(Source records Opens)

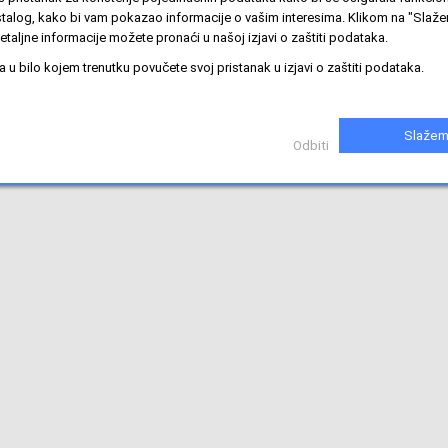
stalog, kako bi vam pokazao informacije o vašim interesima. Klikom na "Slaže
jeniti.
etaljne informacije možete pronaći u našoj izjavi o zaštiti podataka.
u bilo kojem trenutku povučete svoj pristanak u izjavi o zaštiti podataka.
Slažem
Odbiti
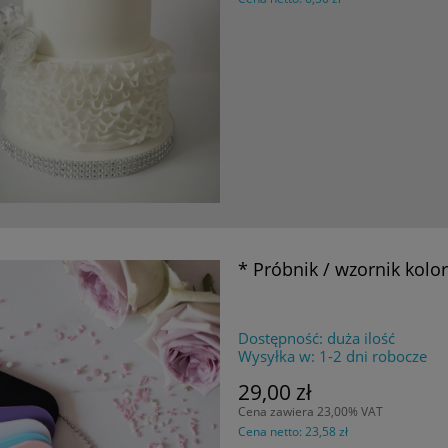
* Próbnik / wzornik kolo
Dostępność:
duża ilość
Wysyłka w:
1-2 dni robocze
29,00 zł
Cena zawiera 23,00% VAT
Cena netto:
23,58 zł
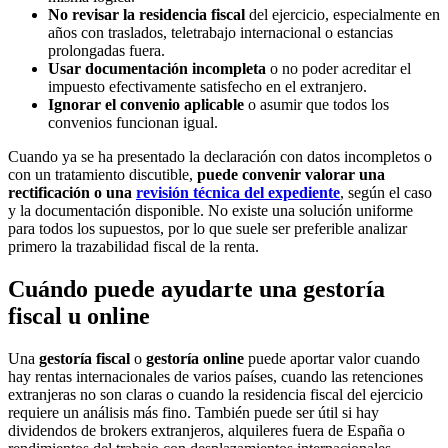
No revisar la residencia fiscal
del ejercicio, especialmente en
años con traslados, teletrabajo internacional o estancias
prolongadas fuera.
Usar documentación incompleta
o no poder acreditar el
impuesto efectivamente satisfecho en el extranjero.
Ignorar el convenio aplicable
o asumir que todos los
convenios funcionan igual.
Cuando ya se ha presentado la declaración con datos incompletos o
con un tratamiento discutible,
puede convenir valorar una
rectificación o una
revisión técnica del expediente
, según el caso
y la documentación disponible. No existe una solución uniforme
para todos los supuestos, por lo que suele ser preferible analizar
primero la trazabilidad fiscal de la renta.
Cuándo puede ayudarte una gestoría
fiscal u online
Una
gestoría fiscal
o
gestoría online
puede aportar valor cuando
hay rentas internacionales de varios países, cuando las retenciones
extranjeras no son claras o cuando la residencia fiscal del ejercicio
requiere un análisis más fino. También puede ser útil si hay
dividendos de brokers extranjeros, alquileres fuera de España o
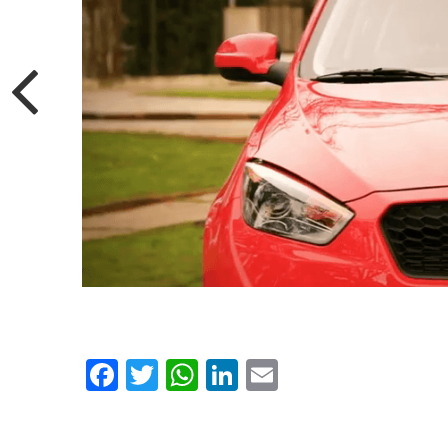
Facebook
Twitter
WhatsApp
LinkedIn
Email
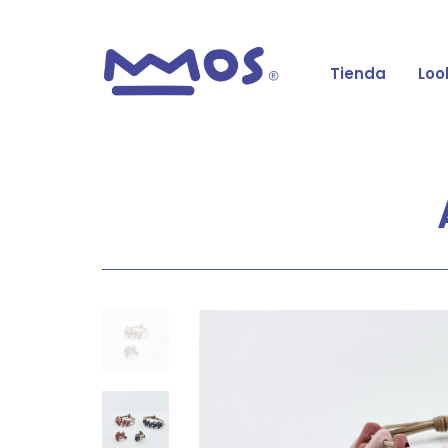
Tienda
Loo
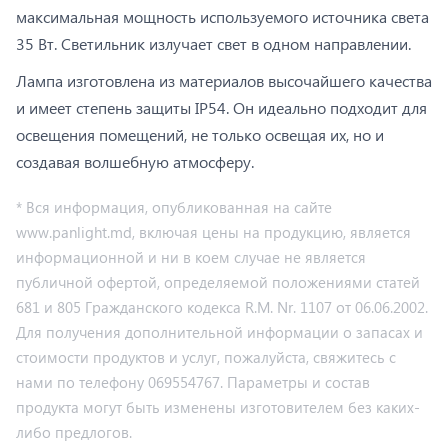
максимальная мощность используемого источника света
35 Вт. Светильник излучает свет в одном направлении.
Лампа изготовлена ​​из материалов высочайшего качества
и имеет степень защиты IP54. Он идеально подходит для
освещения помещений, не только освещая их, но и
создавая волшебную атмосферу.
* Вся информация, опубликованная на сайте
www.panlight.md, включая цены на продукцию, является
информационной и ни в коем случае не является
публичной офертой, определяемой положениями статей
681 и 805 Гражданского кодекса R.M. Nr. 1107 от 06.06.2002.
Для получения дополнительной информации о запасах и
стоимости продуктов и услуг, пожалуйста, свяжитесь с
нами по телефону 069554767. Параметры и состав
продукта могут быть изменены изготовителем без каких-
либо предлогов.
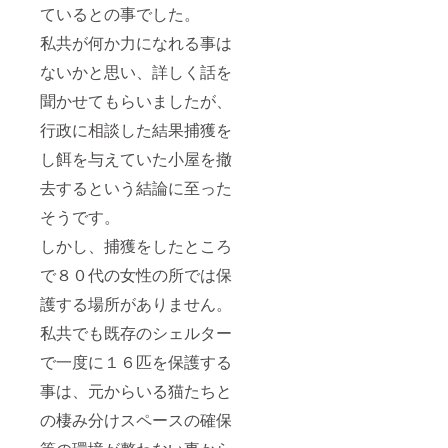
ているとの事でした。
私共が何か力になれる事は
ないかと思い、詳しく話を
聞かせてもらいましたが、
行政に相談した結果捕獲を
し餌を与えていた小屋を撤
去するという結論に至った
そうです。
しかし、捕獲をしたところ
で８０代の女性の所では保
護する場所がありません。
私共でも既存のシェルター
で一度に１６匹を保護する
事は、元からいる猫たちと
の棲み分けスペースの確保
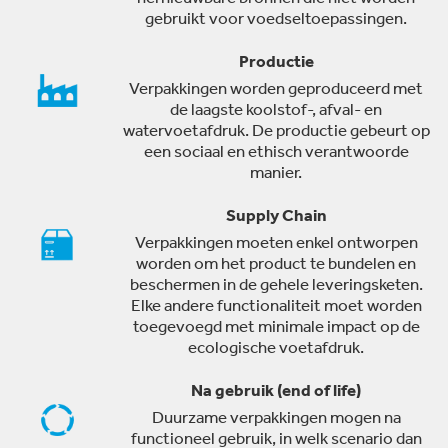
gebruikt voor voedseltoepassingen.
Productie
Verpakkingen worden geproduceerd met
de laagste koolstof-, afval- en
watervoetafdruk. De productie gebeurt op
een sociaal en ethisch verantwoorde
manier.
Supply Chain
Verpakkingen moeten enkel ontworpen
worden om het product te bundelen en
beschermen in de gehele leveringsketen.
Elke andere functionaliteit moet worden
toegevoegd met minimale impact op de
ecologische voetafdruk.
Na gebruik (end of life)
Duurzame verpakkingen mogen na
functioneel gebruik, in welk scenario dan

(Source records Closes)

* _Problem to solve_
Please extract the lines of the records unchanged, beginning at the line that contains "gebruikt voor voedseltoepassingen." and continuing through the end of the records.

* _Task output_
gebruikt voor voedseltoepassingen.
Productie
Verpakkingen worden geproduceerd met
de laagste koolstof-, afval- en
watervoetafdruk. De productie gebeurt op
een sociaal en ethisch verantwoorde
manier.
Supply Chain
Verpakkingen moeten enkel ontworpen
worden om het product te bundelen en
beschermen in de gehele leveringsketen.
Elke andere functionaliteit moet worden
toegevoegd met minimale impact op de
ecologische voetafdruk.
Na gebruik (end of life)
Duurzame verpakkingen mogen na
functioneel gebruik, in welk scenario dan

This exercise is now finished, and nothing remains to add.